Today, Steve Heins is championing a new cause, one, that if successful can benefit generations to come. After success he had with NorthNet and the noise he made on behalf of small Internet Service Providers, a friend he met on Wall-Street years earlier, asked if he could come make the same kind of racket for his company, Orion Energy Systems in Manitowoc, Wis. (Orion is a leading power technology company that designs, manufactures and implements energy management systems, consisting of primarily high-performance, energy efficient lighting systems and controls and related services for commercial and industrial customers without compromising their quantity and quality of light.) Since 2001 the lighting system designed and manufactured by Orion Energy Systems has saved his customers a combined $304,741,516 in utility costs. That’s the equivalent to taking 639,166 cars off the road and a savings of 326,716,609 gallons of gas.

“The companies we are working with are experiencing dramatic reductions in their emission and savings on utilities,” says Heins. “These types of savings can help companies compete globally against developing countries where labor costs are less.”

Once again, Heins saw an opportunity to help the company he worked for have a voice on the national level by lobbying for change in how companies are rewarded for reducing emissions and on how to better serve the utility companies and their customers.

For businesses to stay financially viable while reducing their carbon footprint, Heins is a proponent for carbon trading. In a cap and trade environment, government sets a limit on the amount of pollutants that can be emitted. Companies are issued an emission permit and required to hold an equivalent number of credits which represent the right to emit a specific amount.  Should a company need to increase its emissions, they can buy credits form other companies who pollute less.
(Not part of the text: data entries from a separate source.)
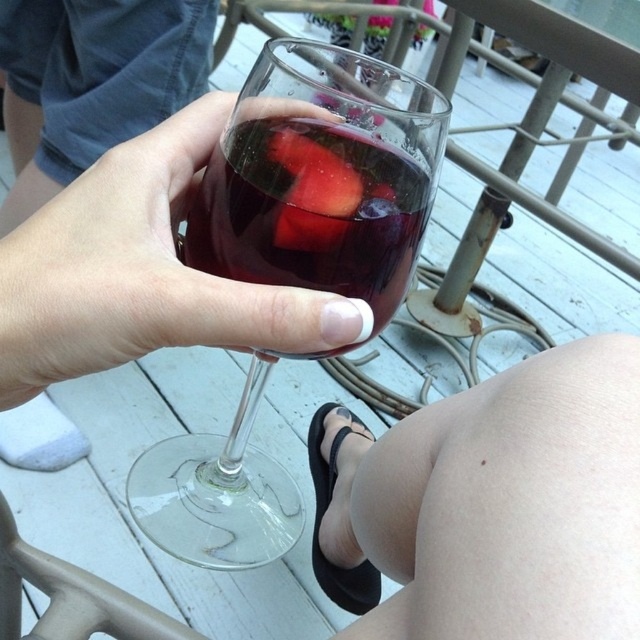
Between smooth skin at lower right and transparent glass at center, which one is positioned higher?

Positioned higher is transparent glass at center.

Does point (536, 548) lie behind point (259, 154)?

No.

The image size is (640, 640). I want to click on smooth skin at lower right, so click(500, 502).

Which is more to the left, smooth skin at lower right or watermelon flesh at center?

watermelon flesh at center

Between point (369, 620) and point (275, 237), which one is positioned in front?

Positioned in front is point (369, 620).

Which is behind, point (516, 636) or point (300, 211)?

The point (300, 211) is behind.

I want to click on smooth skin at lower right, so (500, 502).

Can you confirm if matte glass at center is shorter than clear glass wine glass at center?

Indeed, matte glass at center has a lesser height compared to clear glass wine glass at center.

Is matte glass at center thinner than clear glass wine glass at center?

Indeed, matte glass at center has a lesser width compared to clear glass wine glass at center.

Does point (8, 404) lie in front of point (125, 45)?

Yes, it is in front of point (125, 45).

I want to click on matte glass at center, so click(140, 272).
“You have companies who should be rewarded for polluting less. This gives them the option to continue to go green and charge those companies who are polluting more,” says Heins.

Heins has also been working with state governments on changing how utility companies are funded. Under the current system utility companies get their money for selling more electricity and building more power plants.

According to Heins, with growing energy concerns utility companies should be incentivized for reducing consumption and saving their customers money. Buy devising a new way of rewarding utilities it would allow them to be more competitive in the global world wide keeping financially solvent.

“Utilities make more money by selling more electricity and they make less money by helping their customers use less energy,” says Heins. “This disincentive impairs utilities willingness and ability to promote energy efficiency, despite its benefits to consumers’ bills, electrical reliability, national security and the environment.”

Whether it’s being a corporate watch dog or an agent for change, Heins has a passion for doing the right thing and will forever remain an activist at hear.